Sunday, April 29, 2012

Antelope Island, Part 3, March 30, 2012

 This is a Pronghorn, or known in North America as an Antelope.  However it is it's own species and is not really an antelope.
 This view is of the western side of the island as we drove toward the campground and the Visitor Center.
 We stopped and had our picnic lunch at the campground.  Great view, eh?  Jim and Peri are eating while I pursue a bird's beautiful song.. 
 This unknown bird was singing it's heart out atop a small tree.  The challenge is for some reader to identify it!  I have been unable to do so.
 After leaving the campground we headed up the coast toward the beach on the way to the Visitor Center.
 When we walked through the sand toward the water, we saw this deep print.  So this is for my grandchildren!
 Peri got into the Great Salt Lake up to her ankles. Remember that it is still winter here in March! The mountains in the background are the distant Wasatch, I believe.
 Don't you just love seagulls!  You all know the story of how the seagulls saved the early pioneers here with their first crop which were being eaten by crickets or grasshoppers or some bug!  They have a statue to honor the seagull on Temple Square.
 Ah...the beach!   It was nice to see a beach again after so many months away from one!
 This was a weed but it sure had a nice golden bloom on it.  It might even have been a sagebrush.
 This view is of the causway we drove over to some to the island.  The photo was taken from the Visitor Center.
 This is a gneiss rock, the oldest rock on the island.
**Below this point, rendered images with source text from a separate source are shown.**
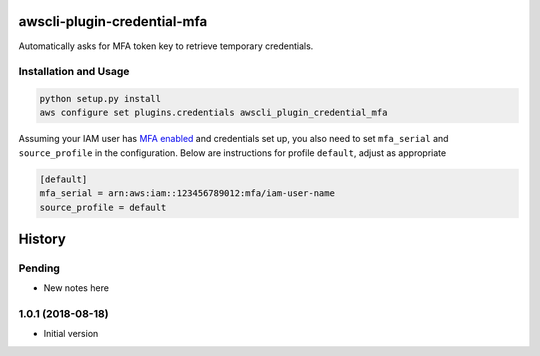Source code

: =============================
awscli-plugin-credential-mfa
=============================

.. image:: https://img.shields.io/travis/seporaitis/awscli-plugin-credential-mfa/master.svg
        :target: https://travis-ci.org/seporaitis/awscli-plugin-credential-mfa

Automatically asks for MFA token key to retrieve temporary credentials.

Installation and Usage
----------------------

.. code-block:: sh

   python setup.py install
   aws configure set plugins.credentials awscli_plugin_credential_mfa


Assuming your IAM user has `MFA enabled <https://docs.aws.amazon.com/IAM/latest/UserGuide/tutorial_users-self-manage-mfa-and-creds.html>`_ and credentials set up, you also need to set ``mfa_serial`` and
``source_profile`` in the configuration. Below are instructions for profile ``default``, adjust as
appropriate

.. code-block:: ini

   [default]
   mfa_serial = arn:aws:iam::123456789012:mfa/iam-user-name
   source_profile = default


=======
History
=======

Pending
-------

* New notes here

1.0.1 (2018-08-18)
------------------

* Initial version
The southern two-thirds of the island is made up of this rock.  It is 2.7 billion years old, and 10 times older than rocks from the earliest era of the dinosaur.
 
 These are example of the tufa rock, the youngest rocks on the island. They are only about 25,000 years old.
 
 This is a salt crystal which forms when the Great Salt Lake reaches it's saturation point for salt.  Each year about 70,000 boxcar equivalents of salt flow into the lake.  Nearly half of that is extracted each year for commercial use.
 This graph shows where the ancient Lake Bountiful would flood if it were in existance today.  The first icon going up is Temple Square, the next the Capital Building, next the University of Utah.  The last two probably would not have been under water, the This is The Place Monument and Ensign Peak.
 I misread the map and sent us on a long way home to the causeway, but found these deer grazing in a field near the road.  I believe they are called mule deer because of their large ears.
 Now you can really see the ears!
 As we passed over the causeway on our way back to SLC, we saw these American Coots on the water.  They are great little birds who seem to flock in pretty large groups.  We had seen them before on the lakes & rivers of Florida & Georgia.